Not even close to my number.

[FallenAngel]

x/x^3, when x equals 10 to the power of a negative googolplexian taken to the googolplexianth power.
In math notation, x = 10^-((10^10^10^100)^(10^10^10^100)) in the function x/x^3.
As the function x/x^3 increases dramatically in y value as x becomes smaller but not negative, this will be a painfully large number.

[Putnam]

Uh... we allowed to use numbers that aren't known, but are known to be really really big?

[FallenAngel]

In Base 2, 4 is unnaturally large.
Not 100 4, 4 4.
As in the number usually only possible in Base 5 and above.
Just like C is a large number in Base 10, even though it only can properly exist in Base 13 and above.

[Putnam]

Uh... we allowed to use numbers that aren't known, but are known to be really really big?

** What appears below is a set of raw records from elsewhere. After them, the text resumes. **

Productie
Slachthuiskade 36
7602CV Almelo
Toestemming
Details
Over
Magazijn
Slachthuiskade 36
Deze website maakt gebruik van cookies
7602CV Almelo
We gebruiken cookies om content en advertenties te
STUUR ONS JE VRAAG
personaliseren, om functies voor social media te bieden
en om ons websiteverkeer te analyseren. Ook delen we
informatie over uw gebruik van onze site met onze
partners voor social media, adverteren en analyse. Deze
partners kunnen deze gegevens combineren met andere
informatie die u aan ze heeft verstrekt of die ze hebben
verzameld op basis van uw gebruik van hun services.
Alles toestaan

I suspect that the number I just posted is likely larger. By a lot. But probably!

S(Ω(3->3->100))?

[FallenAngel]

In Base 2, 4 is unnaturally large.
Not 100 4, 4 4.
As in the number usually only possible in Base 5 and above.
Just like C is a large number in Base 10, even though it only can properly exist in Base 13 and above.

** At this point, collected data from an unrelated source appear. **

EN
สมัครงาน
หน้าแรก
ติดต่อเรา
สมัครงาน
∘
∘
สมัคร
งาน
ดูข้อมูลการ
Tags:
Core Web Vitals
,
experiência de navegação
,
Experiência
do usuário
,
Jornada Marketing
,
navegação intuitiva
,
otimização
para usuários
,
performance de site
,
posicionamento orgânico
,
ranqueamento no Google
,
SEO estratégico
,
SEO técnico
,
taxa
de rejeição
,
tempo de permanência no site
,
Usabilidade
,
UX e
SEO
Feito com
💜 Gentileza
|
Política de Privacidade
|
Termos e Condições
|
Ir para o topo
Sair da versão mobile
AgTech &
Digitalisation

That's not how bases work. 4 doesn't exist in base 2. Well, it does= 0100. If you have a 4 somewhere in there, you failed to convert bases- it isn't unnaturally large, it's incorrect.

It was a joke, sort of like "On a scale of 1 to 10, that's a 15".

[Putnam]

It's known that it's unable to be known because it's bigger than anything that can be known, ergo... it's a game ender, heh.

[alemagno12]

Damn, let me finish this:
Using Ispil's Omega Function:
Ω₀(n) = Ω(n)
Ω_m+1(n) = Ω_m(Ω_m(Ω_m(...(n)...))) with n levels
Number is Ω_G(G), where G is Graham's Number.

[MagmaMcFry]

[wrong]

[iceball3]

Σ(10↑↑10) = n
Uh, wait, does being unprovably finite make it finite or does it not count?

[alemagno12]

I think Ispil meaned f_Γ0(G) (see http://en.wikipedia.org/wiki/Fast-growing_hierarchy )

[MagmaMcFry]

Σ(10↑↑10) = n
Uh, wait, does being unprovably finite make it finite or does it not count?

Well, since it's defined as the largest of a nonempty finite set of finite numbers, it too is finite, and I just proved it, so it's also provably finite. But it definitely isn't the largest, because Putnam mentioned S(Ω(3->3->100)) earlier, and since S is monotonous and Ω(3->3->100) > 10↑↑10, S(Ω(3->3->100)) > S(10↑↑10) >= Σ(10↑↑10).

I think Ispil meaned f_Γ0(G) (see http://en.wikipedia.org/wiki/Fast-growing_hierarchy )

Yes, but since Γ₀ isn't finite, neither is f_Γ0(G).
EDIT: No, wait a minute, f is a natural function. Huh. My mistake. But that is indeed a huge-ass number then. Respect.